大阪府立公衆衛生研究所メールマガジン かわら版@iph

 −第70号− 2009年6月30日発行


6月の感染症

 2009年第25週(6月15日から6月21日)の定点あたり報告数の上位3疾患は、感染性胃腸炎(4.2)、A群溶連菌咽頭炎(1.9)、水痘(1.5)でした(()内は定点あたり報告数)。感染性胃腸炎は前週比13%、A群溶連菌咽頭炎は15%、水痘は13%減少しました。( 平成21年第25週のトピックス 参照)

 感染性胃腸炎の5月以降の病原体定点機関の検体からはA群ロタウイルスが5例、C群ロタウイルスが5例、アストロウイルスが4例、ノロウイルスが4例検出されています(6月22日現在)。

 例年この時期は夏型感染症のヘルパンギーナ、咽頭結膜熱、手足口病などが増加しますが、ヘルパンギーナが前週比95%増の定点当たり0.7で第5位になっています。咽頭結膜熱は0.2、手足口病は0.1と今年はまだ明らかな増加は認められていません。

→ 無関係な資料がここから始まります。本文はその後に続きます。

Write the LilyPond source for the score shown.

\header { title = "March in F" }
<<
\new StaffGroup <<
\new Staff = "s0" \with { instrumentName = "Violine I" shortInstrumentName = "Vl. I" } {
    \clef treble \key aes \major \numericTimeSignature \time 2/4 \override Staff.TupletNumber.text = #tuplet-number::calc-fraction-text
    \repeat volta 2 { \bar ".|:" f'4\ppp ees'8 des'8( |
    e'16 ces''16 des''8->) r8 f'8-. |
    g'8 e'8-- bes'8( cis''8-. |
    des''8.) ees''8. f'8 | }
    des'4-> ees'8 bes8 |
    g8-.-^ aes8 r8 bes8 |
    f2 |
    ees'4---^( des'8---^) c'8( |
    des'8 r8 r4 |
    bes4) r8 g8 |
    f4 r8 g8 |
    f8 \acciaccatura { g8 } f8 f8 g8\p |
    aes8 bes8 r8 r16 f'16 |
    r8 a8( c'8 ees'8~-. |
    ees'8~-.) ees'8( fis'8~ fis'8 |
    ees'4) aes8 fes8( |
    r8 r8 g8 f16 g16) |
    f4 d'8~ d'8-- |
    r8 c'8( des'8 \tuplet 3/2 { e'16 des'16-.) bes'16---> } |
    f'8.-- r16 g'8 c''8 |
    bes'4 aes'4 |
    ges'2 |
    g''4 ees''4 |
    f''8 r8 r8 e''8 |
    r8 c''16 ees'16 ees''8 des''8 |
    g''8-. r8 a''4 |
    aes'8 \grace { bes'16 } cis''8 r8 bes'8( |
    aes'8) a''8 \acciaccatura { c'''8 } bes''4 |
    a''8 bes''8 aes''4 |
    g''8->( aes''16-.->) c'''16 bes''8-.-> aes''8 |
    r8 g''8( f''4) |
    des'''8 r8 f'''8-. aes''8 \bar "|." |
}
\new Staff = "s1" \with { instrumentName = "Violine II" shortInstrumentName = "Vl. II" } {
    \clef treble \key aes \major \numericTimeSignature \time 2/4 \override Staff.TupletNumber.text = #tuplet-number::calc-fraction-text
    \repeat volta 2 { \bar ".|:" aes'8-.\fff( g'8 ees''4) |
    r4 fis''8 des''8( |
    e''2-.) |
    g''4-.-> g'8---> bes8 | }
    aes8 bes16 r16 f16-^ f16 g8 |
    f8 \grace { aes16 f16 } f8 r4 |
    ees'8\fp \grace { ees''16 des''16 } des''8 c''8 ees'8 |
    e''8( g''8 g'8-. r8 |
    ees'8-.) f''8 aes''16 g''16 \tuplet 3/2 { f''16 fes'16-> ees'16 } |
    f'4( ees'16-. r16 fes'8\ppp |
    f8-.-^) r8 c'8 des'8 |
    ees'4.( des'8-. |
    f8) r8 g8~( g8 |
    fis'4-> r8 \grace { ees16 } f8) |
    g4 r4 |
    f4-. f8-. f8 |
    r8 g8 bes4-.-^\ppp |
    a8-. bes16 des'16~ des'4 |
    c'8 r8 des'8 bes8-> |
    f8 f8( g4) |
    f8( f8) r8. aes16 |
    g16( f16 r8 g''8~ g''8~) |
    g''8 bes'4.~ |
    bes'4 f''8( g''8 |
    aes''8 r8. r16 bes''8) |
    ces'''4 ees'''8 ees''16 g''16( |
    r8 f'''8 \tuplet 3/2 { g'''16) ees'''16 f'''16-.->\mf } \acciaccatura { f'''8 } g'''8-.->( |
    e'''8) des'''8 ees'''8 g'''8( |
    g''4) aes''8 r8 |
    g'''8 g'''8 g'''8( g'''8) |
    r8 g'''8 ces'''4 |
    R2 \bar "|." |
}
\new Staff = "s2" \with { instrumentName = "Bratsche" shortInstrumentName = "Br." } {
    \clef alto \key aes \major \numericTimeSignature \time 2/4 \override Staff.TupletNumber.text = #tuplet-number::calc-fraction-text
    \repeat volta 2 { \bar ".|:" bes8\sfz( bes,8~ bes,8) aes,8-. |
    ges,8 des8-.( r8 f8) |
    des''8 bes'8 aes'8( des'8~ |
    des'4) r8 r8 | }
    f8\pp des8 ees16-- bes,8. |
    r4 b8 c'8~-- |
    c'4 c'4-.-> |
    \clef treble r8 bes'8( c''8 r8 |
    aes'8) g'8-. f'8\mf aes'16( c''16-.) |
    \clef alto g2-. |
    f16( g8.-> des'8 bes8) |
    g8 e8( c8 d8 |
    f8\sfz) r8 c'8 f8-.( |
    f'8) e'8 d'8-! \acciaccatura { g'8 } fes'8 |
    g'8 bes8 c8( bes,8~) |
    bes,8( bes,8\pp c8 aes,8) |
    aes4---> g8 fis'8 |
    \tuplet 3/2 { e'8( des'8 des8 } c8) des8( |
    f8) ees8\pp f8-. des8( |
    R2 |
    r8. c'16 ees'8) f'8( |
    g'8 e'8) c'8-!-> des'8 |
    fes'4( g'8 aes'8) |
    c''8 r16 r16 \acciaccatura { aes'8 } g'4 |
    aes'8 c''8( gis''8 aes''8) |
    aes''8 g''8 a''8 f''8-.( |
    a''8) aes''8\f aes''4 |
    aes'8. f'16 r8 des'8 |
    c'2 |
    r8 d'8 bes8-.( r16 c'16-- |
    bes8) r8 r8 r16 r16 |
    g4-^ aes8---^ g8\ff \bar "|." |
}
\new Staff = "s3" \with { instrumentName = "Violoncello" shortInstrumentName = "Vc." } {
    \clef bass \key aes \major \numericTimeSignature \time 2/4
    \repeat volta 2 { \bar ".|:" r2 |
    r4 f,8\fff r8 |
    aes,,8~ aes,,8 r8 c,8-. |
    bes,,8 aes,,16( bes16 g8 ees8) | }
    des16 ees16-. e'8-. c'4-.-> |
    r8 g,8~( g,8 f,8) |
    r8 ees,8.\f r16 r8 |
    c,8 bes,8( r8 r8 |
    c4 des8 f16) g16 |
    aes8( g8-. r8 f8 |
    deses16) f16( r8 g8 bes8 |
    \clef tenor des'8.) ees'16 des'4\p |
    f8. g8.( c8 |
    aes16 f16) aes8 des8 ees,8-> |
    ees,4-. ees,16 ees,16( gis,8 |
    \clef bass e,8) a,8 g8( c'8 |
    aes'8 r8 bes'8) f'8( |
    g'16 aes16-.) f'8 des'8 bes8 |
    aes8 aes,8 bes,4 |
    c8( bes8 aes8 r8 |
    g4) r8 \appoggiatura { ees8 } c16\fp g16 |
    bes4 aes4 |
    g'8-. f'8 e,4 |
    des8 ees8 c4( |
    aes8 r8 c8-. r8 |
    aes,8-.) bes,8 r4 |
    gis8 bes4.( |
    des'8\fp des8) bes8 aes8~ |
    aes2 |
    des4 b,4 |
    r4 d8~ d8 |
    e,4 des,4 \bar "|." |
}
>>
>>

 また気温も上昇してきており、細菌性の食中毒にも注意が必要な季節になってきました。腸管出血性大腸菌感染症は例年に比較すると少ないものの5月に6例報告されています。幼児や高齢者に加熱が不十分な肉を食べさせないことはもちろん、家族が肉の生食により感染し、乳幼児に2次的な感染がおこる可能性もあることから注意していただきたいと思います。

 新型インフルエンザの大阪府内の確定患者数は6月22日現在172例となっています。発生が確認された5月には学校での集団感染事例も認められましたが、府内全域の学校閉鎖等の取り組み以降発生は散発的となっています。

 今後は患者数の急激な増加が予想される秋冬に備えて、軽症の患者は原則自宅待機とし、基礎疾患を有するものや重症患者に対応できる医療体制の整備や、感染の急激な拡大を回避したり、ウイルスの変化を早期に探知することを目的としたサーベイランスに重点が置かれることになっています。

定点*:

 大阪府内の感染症発生動向を把握するために、インフルエンザは305ヶ所、感染性胃腸炎、水痘などの小児科疾患は198ヶ所、流行性角結膜炎などの眼科疾患は52ヶ所の医療機関が定点となって、毎週患者数が報告されています。